■ **Data provided**:
- Opening Delimiter -

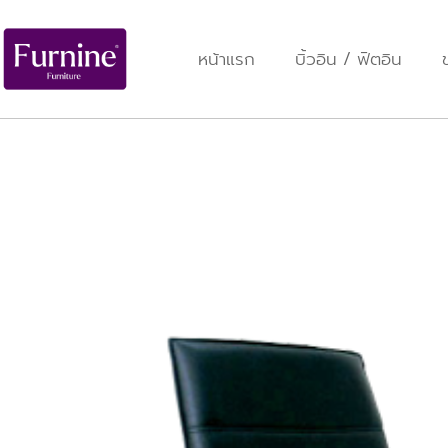
หน้าแรก
บิ้วอิน / ฟิตอิน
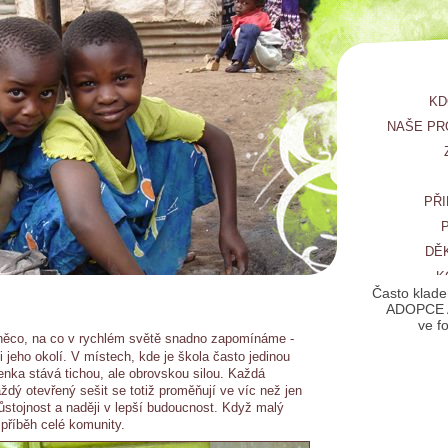
KD
NAŠE PR
PŘI
DĚ
K
Často klade
ADOPCE 
ve f
 něco, na co v rychlém světě snadno zapomínáme -
i jeho okolí. V místech, kde je škola často jedinou
enka stává tichou, ale obrovskou silou. Každá
ždý otevřený sešit se totiž proměňují ve víc než jen
důstojnost a naději v lepší budoucnost. Když malý
 příběh celé komunity.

- Closing Delimiter -

Output each record verbatim, but skip anything that is a picture.

■ **Output for this exercise**:
หน้าแรก
บิ้วอิน / ฟิตอิน
KD
NAŠE PR
PŘI
DĚ
K
Často klade
ADOPCE 
ve f
 něco, na co v rychlém světě snadno zapomínáme -
i jeho okolí. V místech, kde je škola často jedinou
enka stává tichou, ale obrovskou silou. Každá
ždý otevřený sešit se totiž proměňují ve víc než jen
důstojnost a naději v lepší budoucnost. Když malý
 příběh celé komunity.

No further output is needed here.